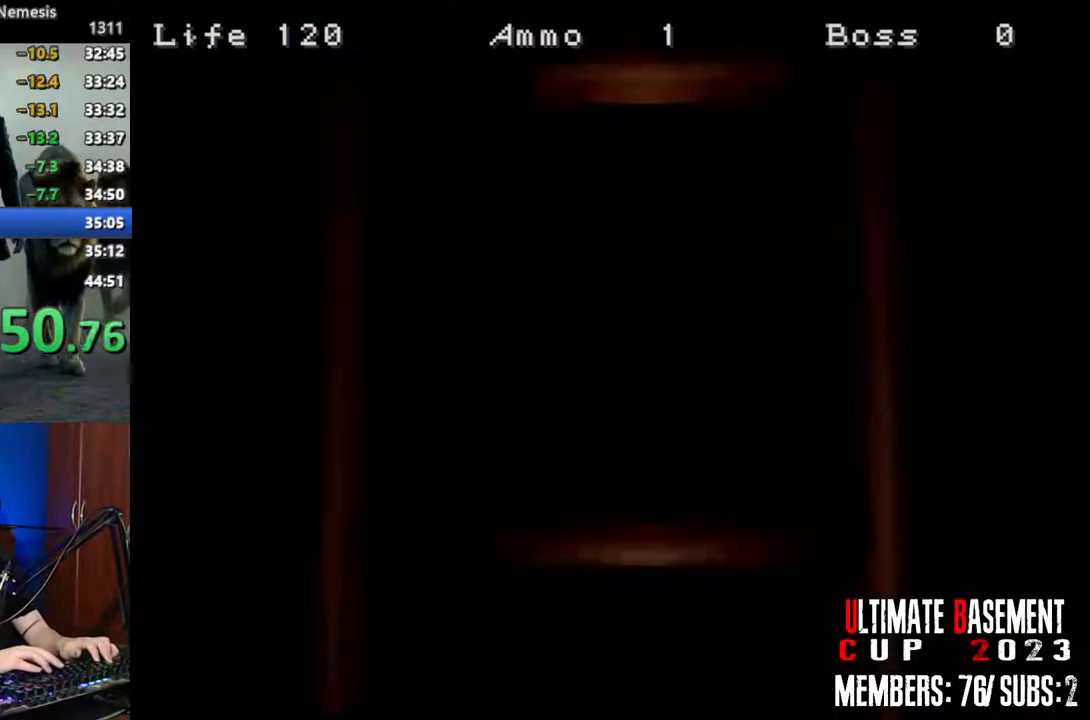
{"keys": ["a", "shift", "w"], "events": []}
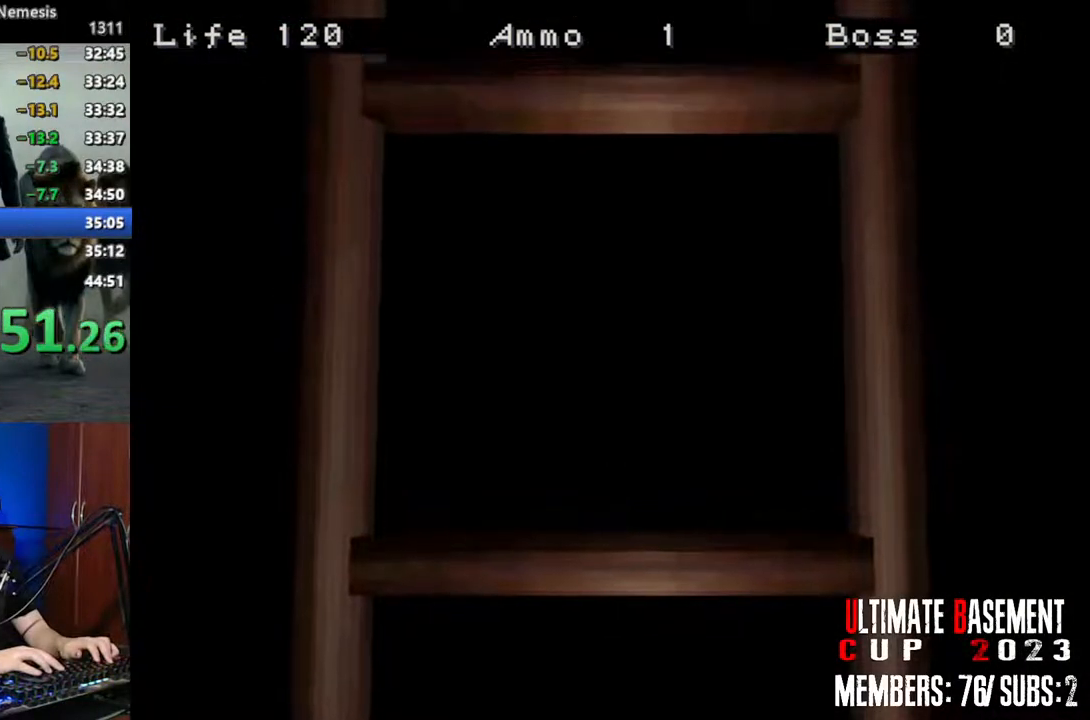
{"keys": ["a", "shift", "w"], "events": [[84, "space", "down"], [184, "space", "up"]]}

☆ ☆ ☆ ☆ ☆

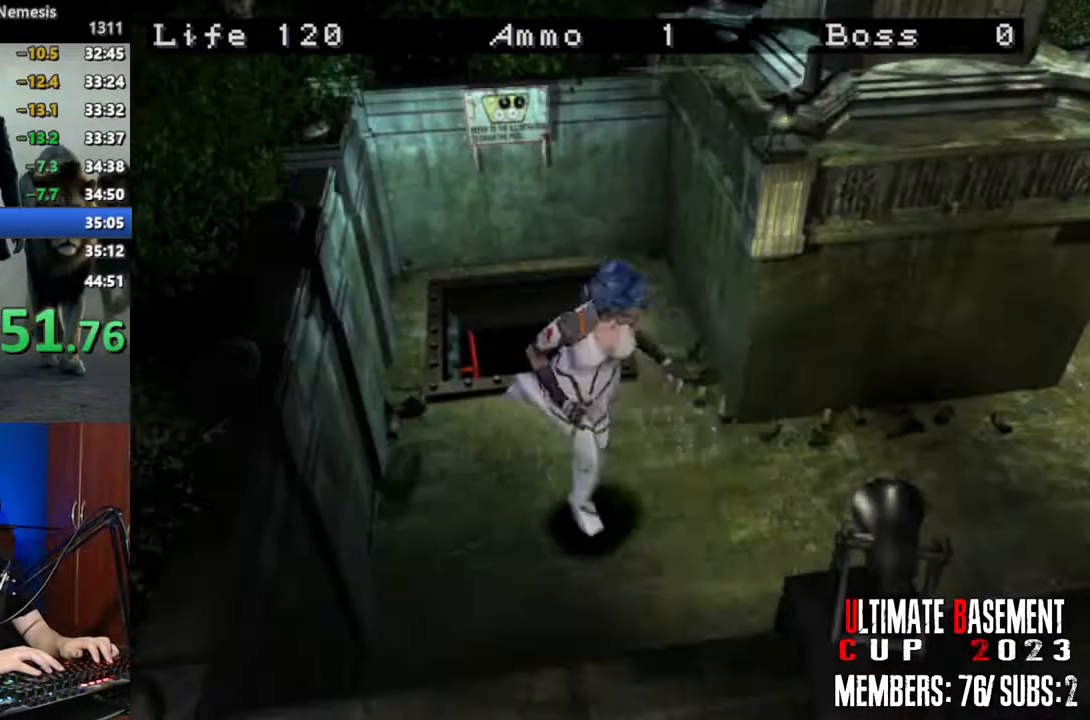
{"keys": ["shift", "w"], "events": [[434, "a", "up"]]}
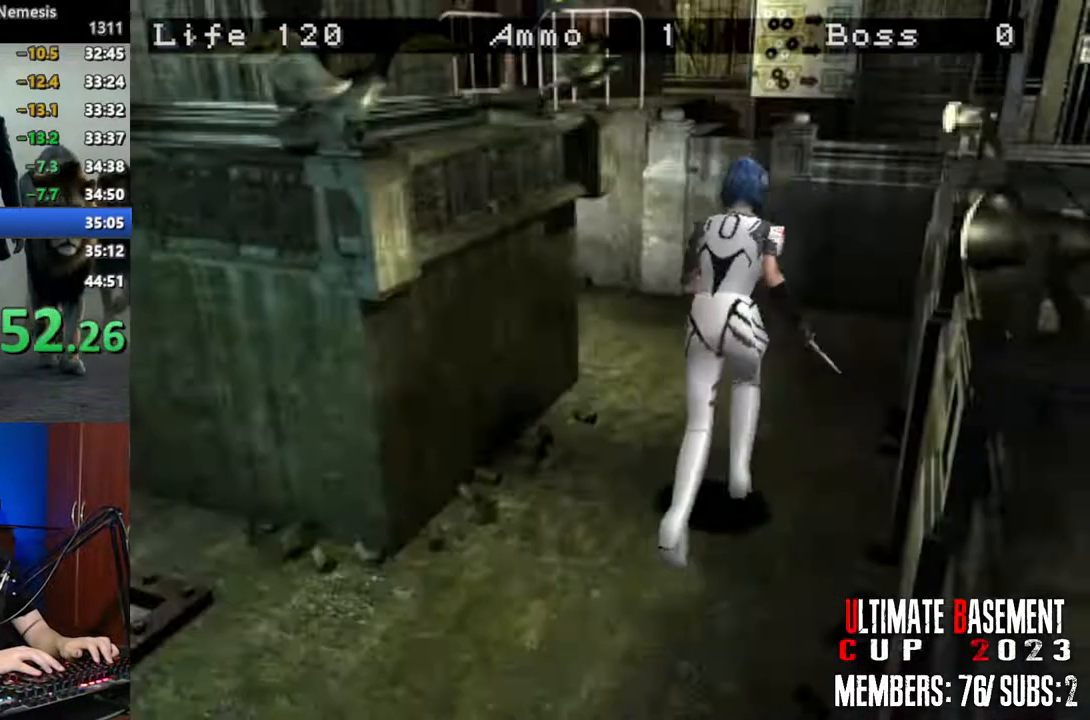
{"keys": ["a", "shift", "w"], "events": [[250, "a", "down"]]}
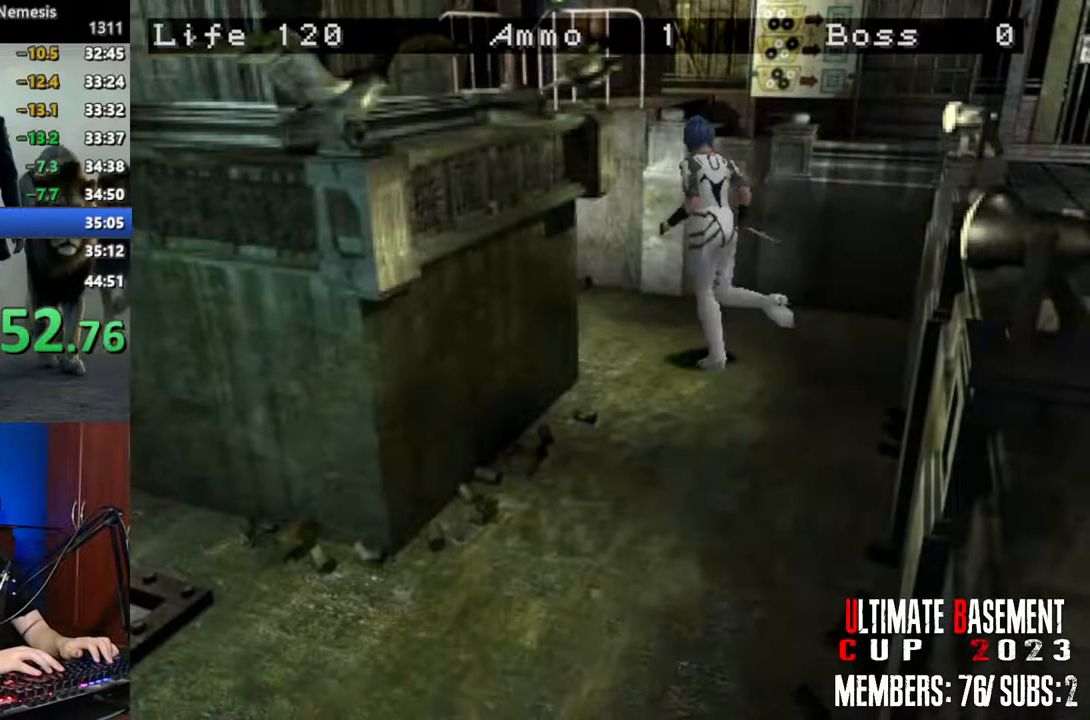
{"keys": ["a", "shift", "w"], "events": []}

☆ ☆ ☆ ☆ ☆

| Assignment |
Reproduce every line above that contains the string "down".

| Result |
{"keys": ["a", "shift", "w"], "events": [[84, "space", "down"], [184, "space", "up"]]}
{"keys": ["a", "shift", "w"], "events": [[250, "a", "down"]]}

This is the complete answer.